El proyecto GTA (Grand Tortue Ahmeyim), explotado conjuntamente con Mauritania, y el campo petrolífero Sangomar, operado por Woodside, han entrado en plena producción. Sangomar produce alrededor de 100.000 barriles/día y GTA produce alrededor de 2,5 millones de toneladas de GNL al año. Acumulados, estos flujos podrían añadir 2 a 3 mil millones de dólares anuales a los ingresos públicos senegaleses para el horizonte 2028, siempre que el marco fiscal renegociado bajo el mandato de Faye sea aplicado de buena fe por los operadores.

El principal desafío político sigue siendo la redistribución.

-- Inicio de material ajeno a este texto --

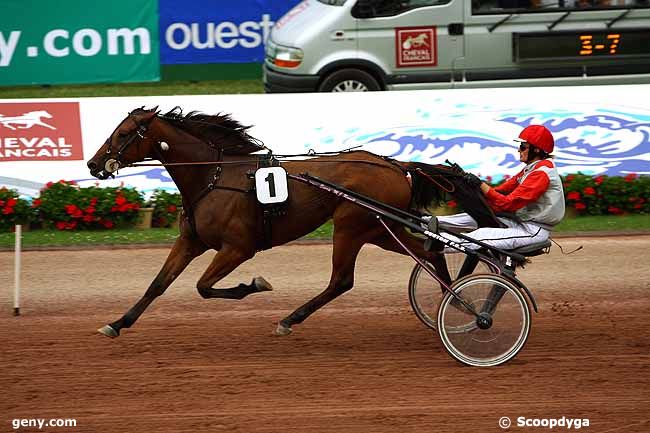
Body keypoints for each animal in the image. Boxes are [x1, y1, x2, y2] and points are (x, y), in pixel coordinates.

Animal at [86, 106, 498, 336]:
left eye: (124, 133)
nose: (92, 164)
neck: (214, 176)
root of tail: (396, 165)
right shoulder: (191, 241)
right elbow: (158, 284)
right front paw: (118, 324)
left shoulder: (238, 248)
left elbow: (204, 287)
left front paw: (253, 285)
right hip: (383, 228)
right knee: (431, 252)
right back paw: (456, 302)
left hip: (352, 226)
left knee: (342, 281)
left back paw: (290, 319)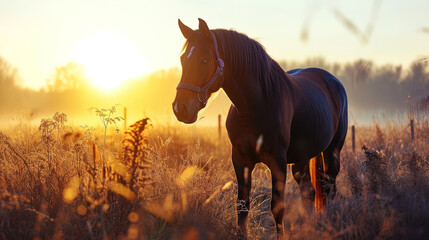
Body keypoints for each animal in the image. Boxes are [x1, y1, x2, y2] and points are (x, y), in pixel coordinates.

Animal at [171, 18, 348, 238]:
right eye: (182, 59)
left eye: (204, 60)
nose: (180, 109)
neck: (255, 105)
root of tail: (332, 81)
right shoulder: (240, 160)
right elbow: (242, 206)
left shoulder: (278, 162)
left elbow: (278, 208)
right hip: (303, 158)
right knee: (309, 192)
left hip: (332, 152)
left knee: (329, 190)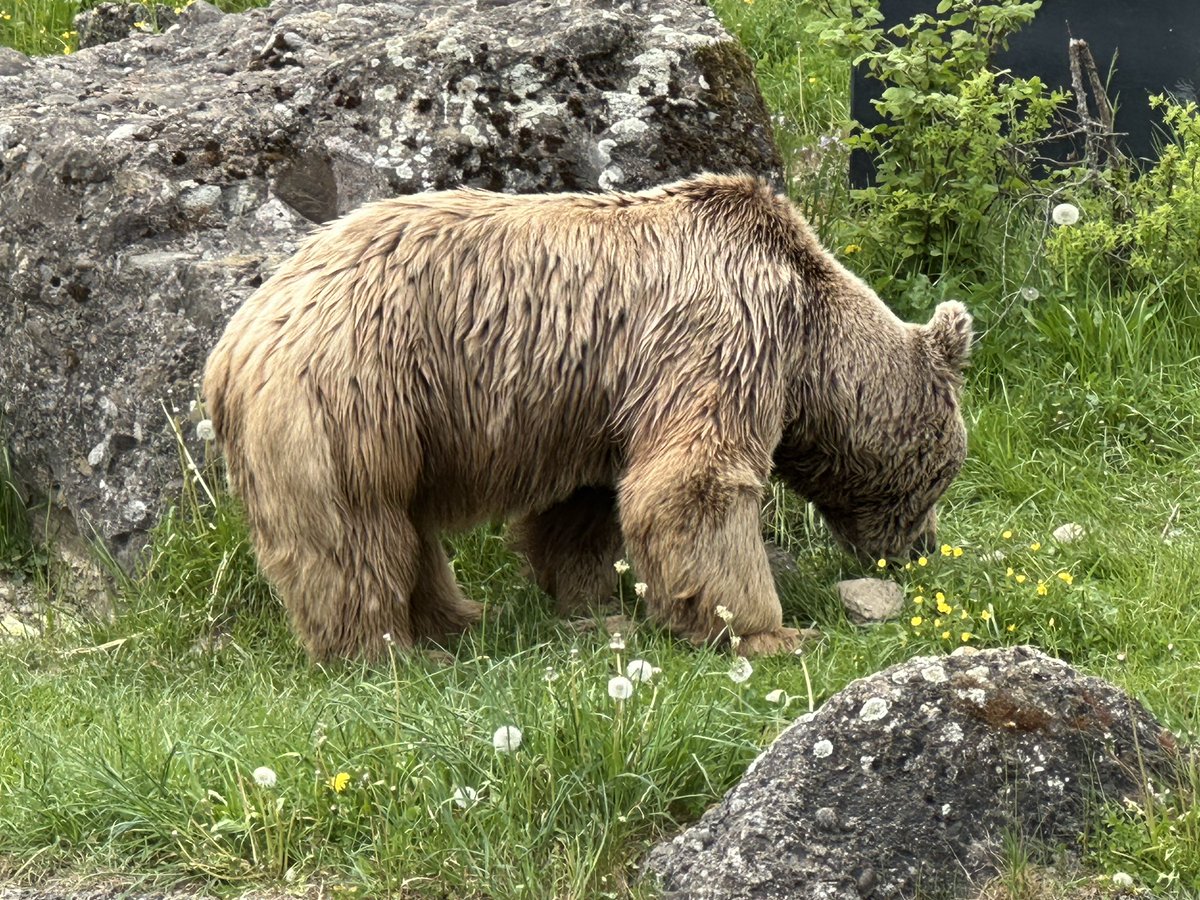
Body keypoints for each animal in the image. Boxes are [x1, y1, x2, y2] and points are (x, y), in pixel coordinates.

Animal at [202, 173, 972, 662]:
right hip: (351, 398)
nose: (923, 549)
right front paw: (769, 632)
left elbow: (580, 508)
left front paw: (591, 603)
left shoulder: (602, 401)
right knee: (354, 535)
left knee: (405, 530)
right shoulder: (723, 332)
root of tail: (230, 346)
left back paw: (459, 618)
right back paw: (387, 651)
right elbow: (694, 482)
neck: (808, 340)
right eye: (942, 475)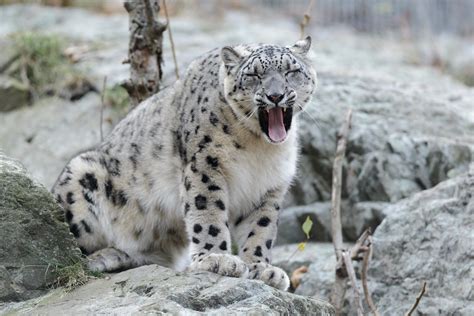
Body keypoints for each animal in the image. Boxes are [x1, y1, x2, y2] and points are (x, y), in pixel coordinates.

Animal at [51, 35, 316, 290]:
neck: (259, 148)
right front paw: (216, 259)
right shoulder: (205, 165)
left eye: (291, 71)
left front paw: (261, 268)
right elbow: (208, 213)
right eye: (254, 75)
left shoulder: (268, 186)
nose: (275, 96)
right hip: (81, 178)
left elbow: (261, 227)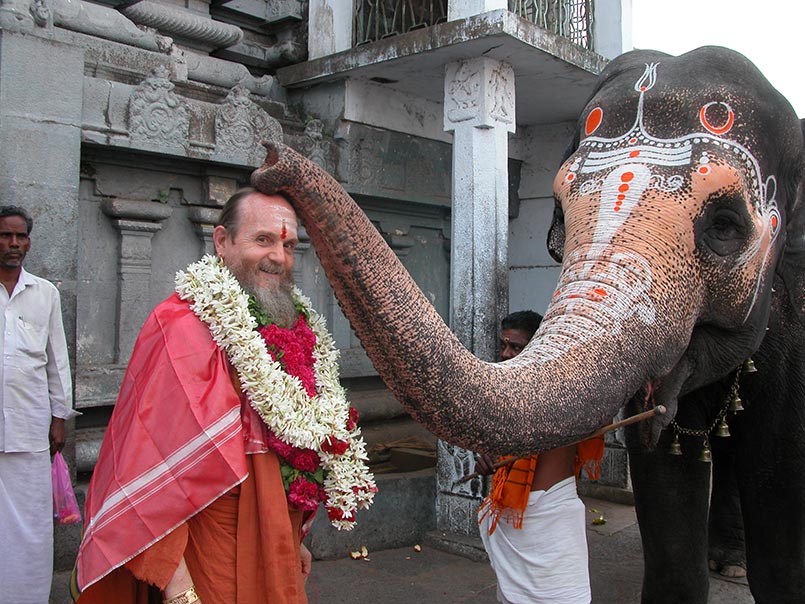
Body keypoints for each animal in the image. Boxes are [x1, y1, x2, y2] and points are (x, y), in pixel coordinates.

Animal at [253, 47, 804, 604]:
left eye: (725, 226)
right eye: (559, 212)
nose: (269, 160)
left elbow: (781, 479)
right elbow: (665, 474)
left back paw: (730, 564)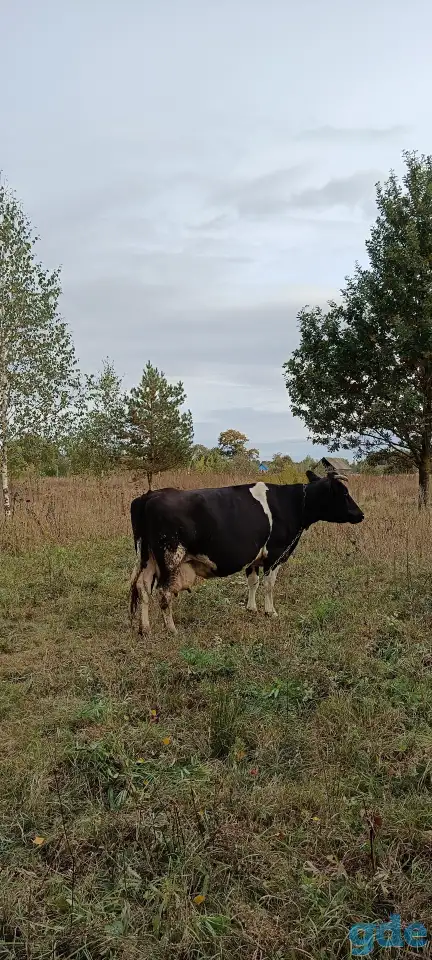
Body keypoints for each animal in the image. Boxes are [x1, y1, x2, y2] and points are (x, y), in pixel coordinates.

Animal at [129, 470, 364, 634]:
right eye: (344, 493)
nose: (361, 514)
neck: (294, 504)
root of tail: (149, 496)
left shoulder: (254, 557)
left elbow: (253, 582)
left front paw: (251, 608)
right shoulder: (275, 554)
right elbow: (269, 585)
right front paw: (270, 611)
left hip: (148, 558)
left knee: (143, 588)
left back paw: (145, 629)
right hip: (169, 556)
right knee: (164, 592)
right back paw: (171, 629)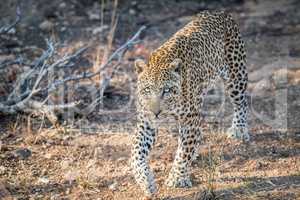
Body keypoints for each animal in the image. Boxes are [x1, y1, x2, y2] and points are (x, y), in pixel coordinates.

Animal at [130, 10, 250, 198]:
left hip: (236, 75)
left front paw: (177, 178)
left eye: (166, 90)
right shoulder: (146, 122)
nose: (156, 112)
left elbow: (183, 151)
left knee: (242, 102)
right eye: (147, 89)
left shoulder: (190, 120)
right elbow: (136, 152)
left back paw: (239, 129)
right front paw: (146, 181)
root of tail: (219, 12)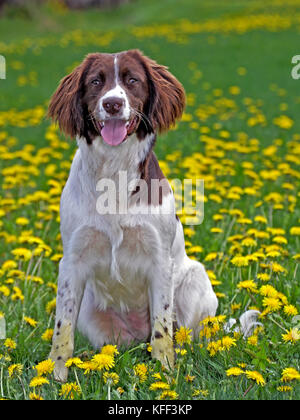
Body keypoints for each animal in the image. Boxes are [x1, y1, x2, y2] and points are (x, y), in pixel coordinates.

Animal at [48, 49, 219, 380]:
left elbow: (163, 328)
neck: (113, 171)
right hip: (91, 311)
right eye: (95, 81)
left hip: (195, 281)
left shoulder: (160, 260)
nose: (112, 104)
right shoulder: (72, 261)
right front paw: (55, 374)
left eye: (132, 81)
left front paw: (165, 372)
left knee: (183, 335)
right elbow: (63, 326)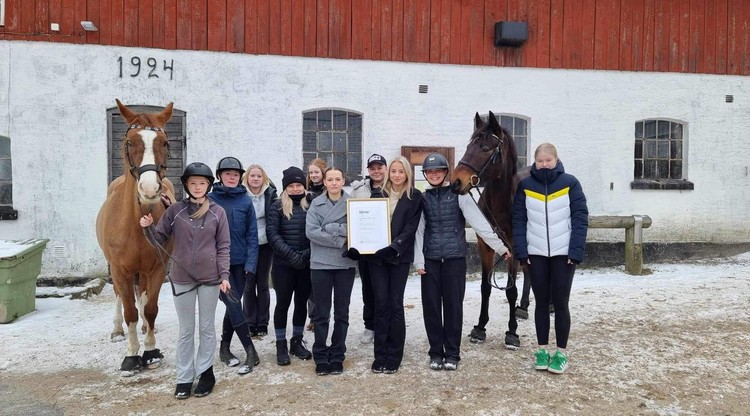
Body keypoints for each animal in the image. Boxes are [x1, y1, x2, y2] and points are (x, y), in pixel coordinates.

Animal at [94, 99, 175, 376]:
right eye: (129, 142)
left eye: (165, 143)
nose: (150, 189)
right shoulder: (120, 269)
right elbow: (129, 309)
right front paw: (131, 355)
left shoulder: (158, 267)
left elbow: (150, 308)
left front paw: (150, 351)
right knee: (120, 296)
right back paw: (118, 330)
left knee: (143, 296)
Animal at [450, 111, 532, 352]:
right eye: (469, 145)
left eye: (485, 148)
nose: (456, 181)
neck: (502, 205)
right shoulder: (485, 246)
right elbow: (485, 286)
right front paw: (480, 327)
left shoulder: (513, 248)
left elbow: (510, 290)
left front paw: (512, 333)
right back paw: (523, 307)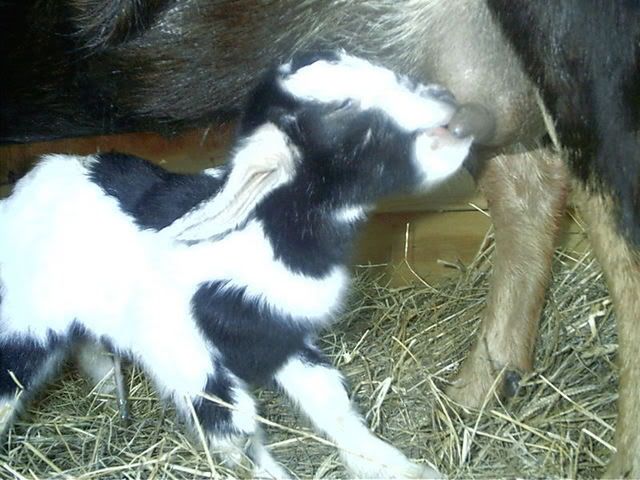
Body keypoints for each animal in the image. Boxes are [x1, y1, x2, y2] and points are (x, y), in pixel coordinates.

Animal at [0, 52, 471, 479]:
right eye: (341, 111)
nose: (452, 107)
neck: (262, 237)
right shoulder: (183, 351)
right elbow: (235, 432)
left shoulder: (275, 334)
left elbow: (329, 399)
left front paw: (398, 468)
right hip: (25, 316)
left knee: (89, 348)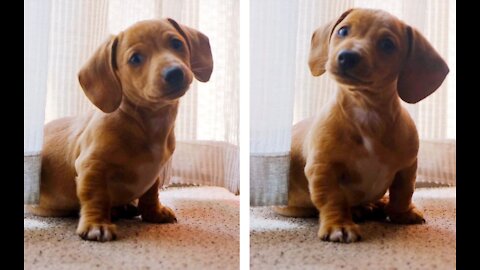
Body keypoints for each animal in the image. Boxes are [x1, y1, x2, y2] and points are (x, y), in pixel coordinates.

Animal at [26, 19, 214, 243]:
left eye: (176, 43)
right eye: (135, 58)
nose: (174, 72)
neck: (147, 123)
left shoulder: (154, 172)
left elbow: (151, 193)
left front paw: (153, 213)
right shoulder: (92, 165)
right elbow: (95, 196)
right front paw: (96, 224)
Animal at [274, 9, 450, 244]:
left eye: (387, 44)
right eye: (343, 31)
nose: (347, 56)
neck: (367, 113)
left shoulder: (407, 167)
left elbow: (403, 192)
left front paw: (401, 213)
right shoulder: (323, 169)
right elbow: (333, 199)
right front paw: (339, 225)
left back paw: (376, 204)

El presidente ha anunciado que una parte definida de los ingresos petrogasísticos se destinaría a un fondo intergeneracional soberano —siguiendo el modelo noruego— y que otra alimentaría directamente los presupuestos de salud, educación e infraestructuras rurales. El diablo estará en los porcentajes, cuyos contornos se precisarán en la ley de finanzas rectificativa de 2026 antes de finales de mes.

Senegal es observado mucho más allá de la zona CFA. En Abiyán, en Lomé, en Cotonú, en Uagadugú, e incluso en Bamako, donde el poder militar sigue atentamente el expediente, la capacidad de Dakar para conjugar estabilidad institucional, rigor presupuestario y soberanía asumida sobre sus recursos naturales es examinada como un modelo potencial. La ruptura política de marzo de 2024 —alternancia democrática pacífica después de un período de tensiones intensas— sigue siendo una singularidad de África Occidental.

Por el lado francés, la relación se ha normalizado pero sigue bajo tensión simbólica. El cierre de las bases francesas en Senegal, solicitado por Dakar y acordado a finales de 2025, marca el fin de un ciclo militar. La relación económica, en cambio, sigue siendo estrecha, y el puerto autónomo de Dakar —como el aeropuerto Blaise-Diagne— sigue participando en proyectos cofinanciados por la AFD y el Banco Europeo de Inversiones.

A retener:

- Plan Senegal 2030 presentado en Dakar/Diamniadio el 5 de junio de 2026.

- Deuda pública: 96% del PIB; acuerdo FMI de 1.800 millones de dólares a 3 años.

- Crecimiento esperado en 2026: +5,4%, de los cuales 2 puntos relacionados con los hidrocarburos (Sangomar, GTA).

- Creación de un fondo soberano intergeneracional siguiendo el modelo noruego.

- Seis sectores prioritarios identificados; ley de finanzas rectificativa a finales de junio.

- Senegal observado como modelo en toda el África francófona.